A new report sets out how demand for bioresources could outstrip sustainable supply, undermining climate mitigation efforts and harming biodiversity, unless alternative zero carbon options are rapidly scaled up.
The report, Bioresources Within a Net-Zero Emissions Economy: Making a Sustainable Approach Possible, produced by the Energy Transitions Commission (ETC) stated that while bioresources are in principle renewable, not all forms of biomass use are beneficial from an environmental perspective.
In other words, not all biomass is “good” biomass, it stated.
To be sustainable, biomass production should have low lifecycle greenhouse gas emissions and its production should take into account the “opportunity cost” related to carbon that could be sequestered without intervention.
The report said sustainable biomass must not compete with use of land for food production, trigger any land use change that could release carbon stocks into the atmosphere (especially deforestation), or negatively impact biodiversity and ecosystem health.
It advised that biomass sources for use as energy should be limited to waste and residues, dedicated energy crop production on degraded and marginal lands, or where current crop/pasture land can be released.
The ETC is a coalition of more than 45 leaders from global energy companies, energy intensive industries, financial institutions and environmental advocates.
They include ArcelorMittal, Bank of America, BP, Development Research Center of the State Council of China, EBRD, Heathrow, HSBC, Iberdrola, Orsted, Tata Group, Volvo Group and the World Resources Institute.
As countries and companies endeavour to reduce their GHG emissions, the use of biomass as an alternative lower-carbon fuel has grown dramatically due to its easy substitution as a “drop-in” substitute for fossil fuels for industrial combustion and feedstock purposes.
Many sectors and applications across the mobility, industry and buildings sectors currently plan to use biomass as a key decarbonisation route.

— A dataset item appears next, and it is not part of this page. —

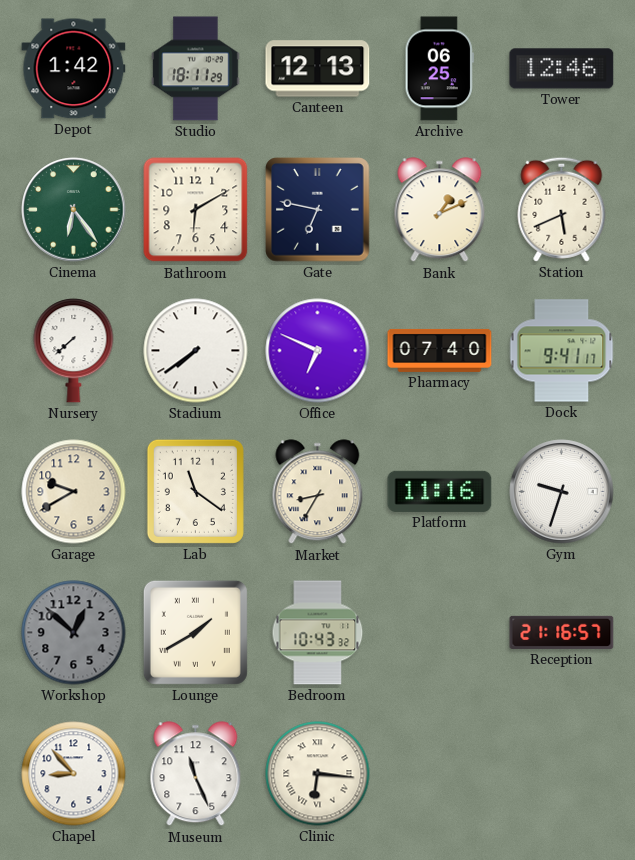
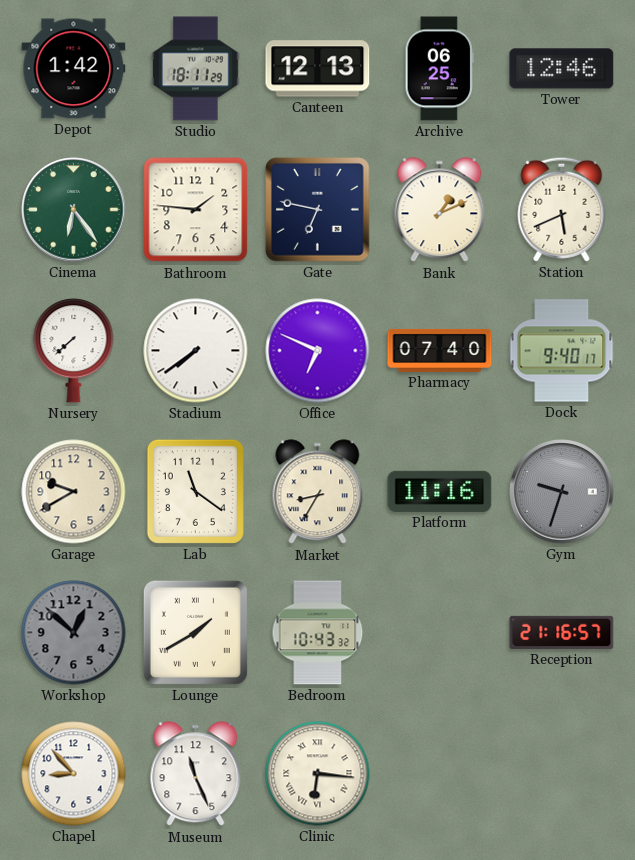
Bathroom: 6:10 -> 1:46
Dock: 9:41 -> 9:40
Gym dial: white -> grey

But potential demands far exceed sustainable supply, ETC said.
Left unchecked, these trends would heighten the risks of unsustainable management of the bio resource, including deforestation, biodiversity loss and soil depletion.
The report reveals that current policies often fail to consider claims on bioresources holistically, incentivising uses in sectors where alternatives exist, and jeopardising a sustainable management of the resource.
Alternative zero carbon solutions, such as clean electrification or hydrogen, must be developed rapidly to lessen the need for bio-based solutions, the report said.
Industry and policymakers should therefore limit the use of bioresources in applications where cheaper alternatives exist or are within reach, the report highlighted.
These include road transport, bulk power generation without CCS, residential heating and shipping with the exception of select specialised niches, such as local waste-to-energy district heat networks), especially in those locations where bioresources are locally abundant.
Adair Turner, Chair of the Energy Transitions Commission, said: “Biomass can make a really valuable contribution to the world’s decarbonisation.
“But truly sustainable biomass is limited in volume; so its use must be restricted to priority sectors where alternative decarbonisation options don’t exist.
“The good news is that clean electrification and hydrogen often provide a cheaper solution. The challenge for policymakers is to develop those alternatives fast, while supporting targeted use of biomass where it is most needed – in materials, aviation and for carbon removals – with a constant attention to ensuring supply of biomass is truly sustainable.”